Superintendent Mike Yeadings has to piece together what has happened. The
first question that needs answering is the whereabouts of Daniel. Is he
responsible for this carnage? Or is he out there somewhere, perhaps dead
or injured. They make contact with the only relative, Daniel's maternal
grandmother, Anna Plumley.
Anna is a retired air-force officer, a practical, no-nonsense woman.

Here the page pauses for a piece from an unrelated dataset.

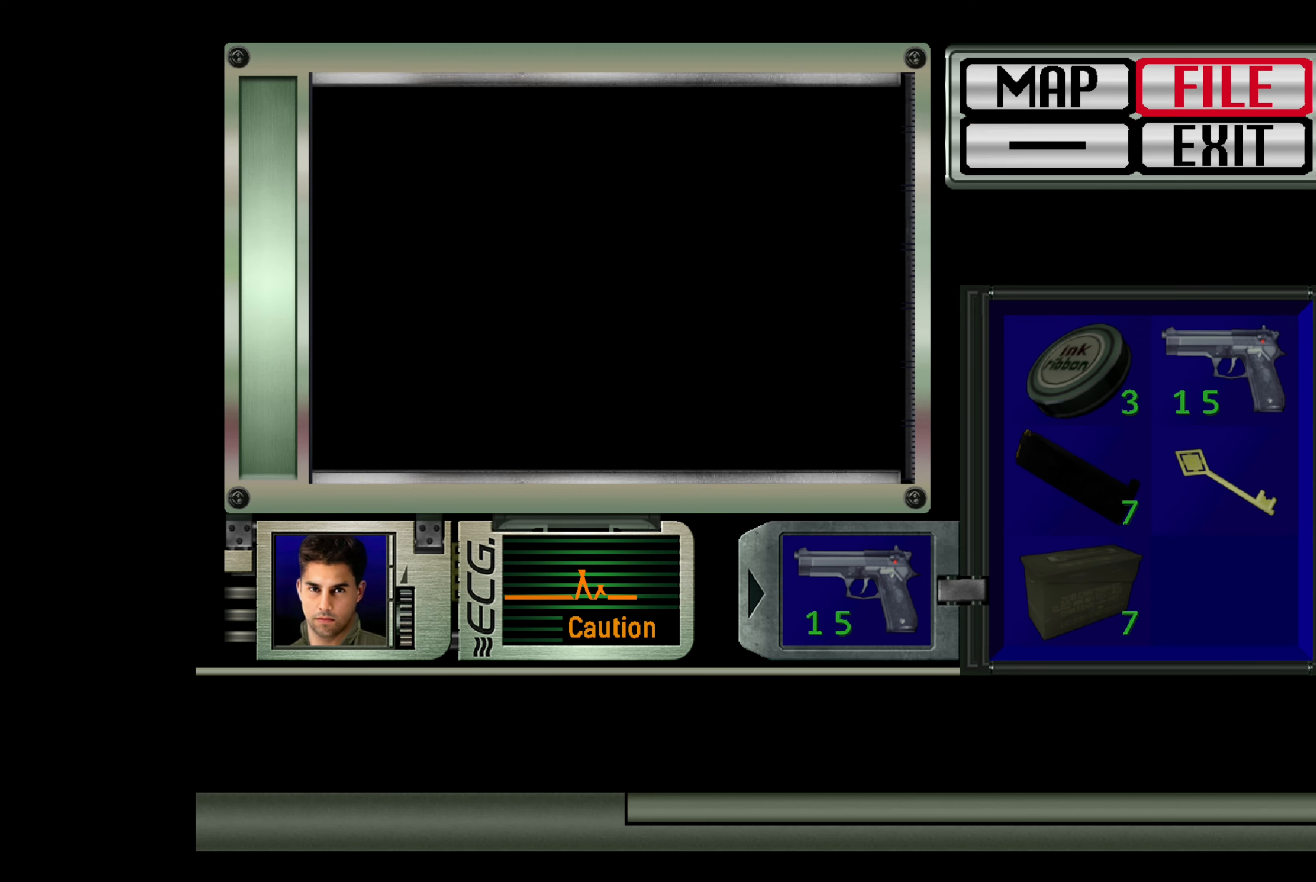
{"buttons": [], "left_stick": "center", "right_stick": "center", "events": [[317, "left_stick", "left"], [417, "left_stick", "center"]]}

Naturally she is one of the suspects but Detective Sergeant Rosemary
Zynzynski (known as "Z" - it's easier than buying a vowel!) finds it
difficult to believe she can be responsible. Anna is estranged from her
murdered daughter. Jennifer always was a wild child and Anna has long
since despaired of her.
THE EDGE has all the hallmarks of a police procedural. We have a ranking
officer who co-ordinates the investigation and assigns officers to follow
leads. The team, consisting of "Z", Detective Sergeant Beaumont and the
dyspeptic acting Detective Chief Inspector Salmon all have their own
distinct personalities. Where it does differ from most novels of this
genre is the involvement of one of the suspects, Anna Plumley. Anna's
career has equipped her well for a police investigation and she is able to
provide history and insights into the family that may assist in finding
the identity of the killer or killers. Of course there is the ever-present
question. Is Anna all she appears to be and is her apparent desire to help
hiding a darker motive?
An author doesn't successfully write twenty books in a series without
getting a few things right. THE EDGE presents the crime, lines up some
suspects and then adds red-herrings and dead ends to the mix. Along the
way suspects are eliminated and new ones emerge as the police try to
fathom out exactly what has happened. In short, THE EDGE is in many ways
classic crime fiction. I hadn't read anything written by Clare Curzon
before and I won't hesitate to read more.
As well as the twenty Mike Yeadings books, Clare Curzon has also written
about twenty other novels, some under pseudonyms.